● Requirement 1: Repeat the part of the Petra passage that runs from "The city of" down to "and religious treasures.", word for word.
● Requirement 2: Filter the records, keeping each line that contains the string "expression".
--- Page extract ---
Opposite the Monastery, I sit looking 3,000 feet below to the desert hills of Wadi Araba that stretch from the Dead Sea to the Gulf of Aqaba. A local bedouin guide, Khalil El-Bodoul, wearing a traditional long white robe and red-and-white checked headdress, joins the handful of tourists who silently take in the sunset.
Suddenly the loud ring of a cell phone breaks the tranquility. El-Bodoul grins and reaches under his robe for the ubiquitous late-20th-century device to answer the call, as tourists laugh at the situation.
"Modernity meets antiquity," one visitor says.
The city of Petra in the Hashemite kingdom of Jordan is one of the marvels of the ancient world. It's arguably the premier tourist site in the Middle East. Petra also is one of the least-known jewels in a region packed with archaeological and religious treasures.
--- Provided data ---
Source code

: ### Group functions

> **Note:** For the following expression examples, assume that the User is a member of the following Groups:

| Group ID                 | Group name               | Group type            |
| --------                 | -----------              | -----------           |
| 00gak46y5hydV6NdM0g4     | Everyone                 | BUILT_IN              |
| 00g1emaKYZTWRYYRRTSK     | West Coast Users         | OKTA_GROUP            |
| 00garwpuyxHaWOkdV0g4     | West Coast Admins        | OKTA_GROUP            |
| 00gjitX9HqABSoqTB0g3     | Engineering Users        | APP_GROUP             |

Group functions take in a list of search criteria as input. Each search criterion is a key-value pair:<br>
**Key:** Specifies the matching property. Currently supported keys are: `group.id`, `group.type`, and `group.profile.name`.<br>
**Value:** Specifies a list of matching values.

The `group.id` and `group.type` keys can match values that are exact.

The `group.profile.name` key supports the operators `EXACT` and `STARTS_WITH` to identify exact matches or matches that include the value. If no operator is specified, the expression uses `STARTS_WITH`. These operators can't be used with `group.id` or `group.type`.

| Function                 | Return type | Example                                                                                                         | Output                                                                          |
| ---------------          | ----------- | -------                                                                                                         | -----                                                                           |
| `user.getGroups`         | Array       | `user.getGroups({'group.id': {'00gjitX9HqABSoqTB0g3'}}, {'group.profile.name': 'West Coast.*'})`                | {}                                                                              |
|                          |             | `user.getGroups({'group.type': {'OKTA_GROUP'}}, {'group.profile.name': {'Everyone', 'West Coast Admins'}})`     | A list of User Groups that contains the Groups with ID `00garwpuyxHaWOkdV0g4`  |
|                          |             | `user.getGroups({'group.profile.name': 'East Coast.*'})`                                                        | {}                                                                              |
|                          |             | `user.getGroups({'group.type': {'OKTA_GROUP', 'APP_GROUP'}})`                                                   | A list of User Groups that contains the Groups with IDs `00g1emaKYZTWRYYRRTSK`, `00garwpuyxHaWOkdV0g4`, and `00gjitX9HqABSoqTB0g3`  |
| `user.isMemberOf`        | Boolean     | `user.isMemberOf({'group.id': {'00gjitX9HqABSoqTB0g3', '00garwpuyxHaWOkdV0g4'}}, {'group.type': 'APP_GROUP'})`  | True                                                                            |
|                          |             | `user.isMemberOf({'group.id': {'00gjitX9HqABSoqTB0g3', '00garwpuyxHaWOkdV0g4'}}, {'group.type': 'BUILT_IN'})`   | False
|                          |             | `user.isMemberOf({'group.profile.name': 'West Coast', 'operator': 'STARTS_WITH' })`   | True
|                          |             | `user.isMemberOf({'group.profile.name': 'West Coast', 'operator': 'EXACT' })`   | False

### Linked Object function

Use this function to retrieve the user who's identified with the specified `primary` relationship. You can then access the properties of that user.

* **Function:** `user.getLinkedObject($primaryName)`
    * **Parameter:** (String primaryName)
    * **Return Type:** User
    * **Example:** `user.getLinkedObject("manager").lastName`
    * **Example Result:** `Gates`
---
--- Provided data ---
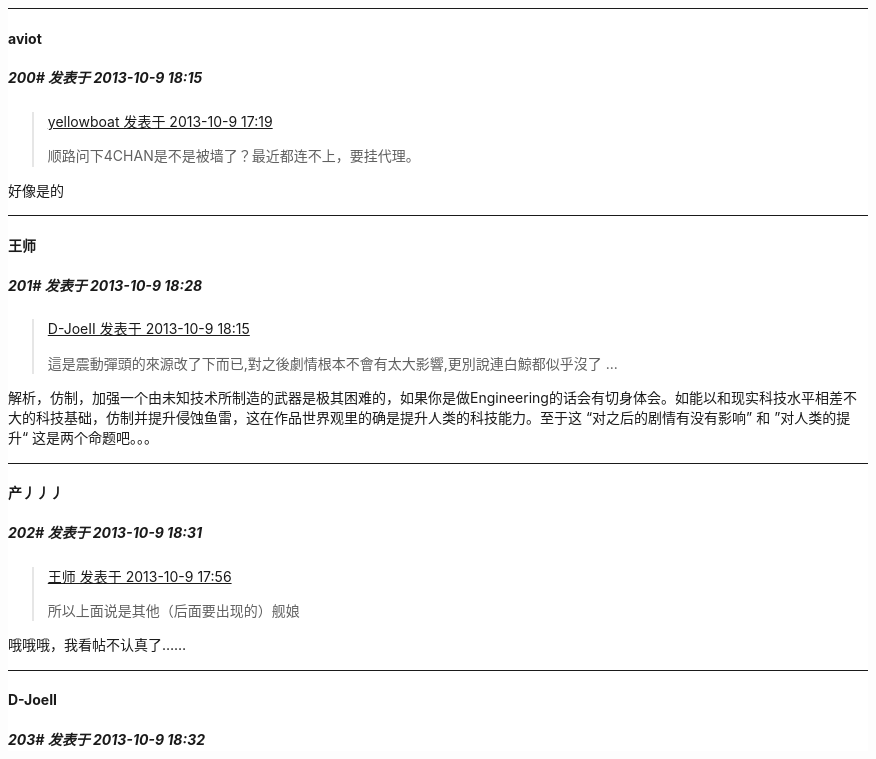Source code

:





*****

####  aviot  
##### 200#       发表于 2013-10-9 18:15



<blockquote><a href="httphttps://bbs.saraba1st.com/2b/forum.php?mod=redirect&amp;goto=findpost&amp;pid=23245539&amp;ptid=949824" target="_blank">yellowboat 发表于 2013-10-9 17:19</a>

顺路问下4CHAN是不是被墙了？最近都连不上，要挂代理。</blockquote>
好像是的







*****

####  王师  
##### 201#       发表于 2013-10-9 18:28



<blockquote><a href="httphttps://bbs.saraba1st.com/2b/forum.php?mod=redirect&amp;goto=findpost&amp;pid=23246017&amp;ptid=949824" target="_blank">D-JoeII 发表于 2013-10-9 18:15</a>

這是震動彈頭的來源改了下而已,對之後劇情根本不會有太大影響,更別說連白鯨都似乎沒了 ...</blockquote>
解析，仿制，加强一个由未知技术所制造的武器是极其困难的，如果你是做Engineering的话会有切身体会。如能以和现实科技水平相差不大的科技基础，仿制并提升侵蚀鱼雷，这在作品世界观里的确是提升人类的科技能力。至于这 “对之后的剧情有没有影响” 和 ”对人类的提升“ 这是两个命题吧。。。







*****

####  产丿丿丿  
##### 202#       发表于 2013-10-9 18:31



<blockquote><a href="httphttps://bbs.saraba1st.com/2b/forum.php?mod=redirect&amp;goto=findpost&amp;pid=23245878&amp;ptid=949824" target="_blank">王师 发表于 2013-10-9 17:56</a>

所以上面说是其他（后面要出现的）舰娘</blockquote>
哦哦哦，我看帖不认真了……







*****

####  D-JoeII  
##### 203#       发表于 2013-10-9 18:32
---
● Written response 1:
The city of Petra in the Hashemite kingdom of Jordan is one of the marvels of the ancient world. It's arguably the premier tourist site in the Middle East. Petra also is one of the least-known jewels in a region packed with archaeological and religious treasures.

● Written response 2:
> **Note:** For the following expression examples, assume that the User is a member of the following Groups:
The `group.profile.name` key supports the operators `EXACT` and `STARTS_WITH` to identify exact matches or matches that include the value. If no operator is specified, the expression uses `STARTS_WITH`. These operators can't be used with `group.id` or `group.type`.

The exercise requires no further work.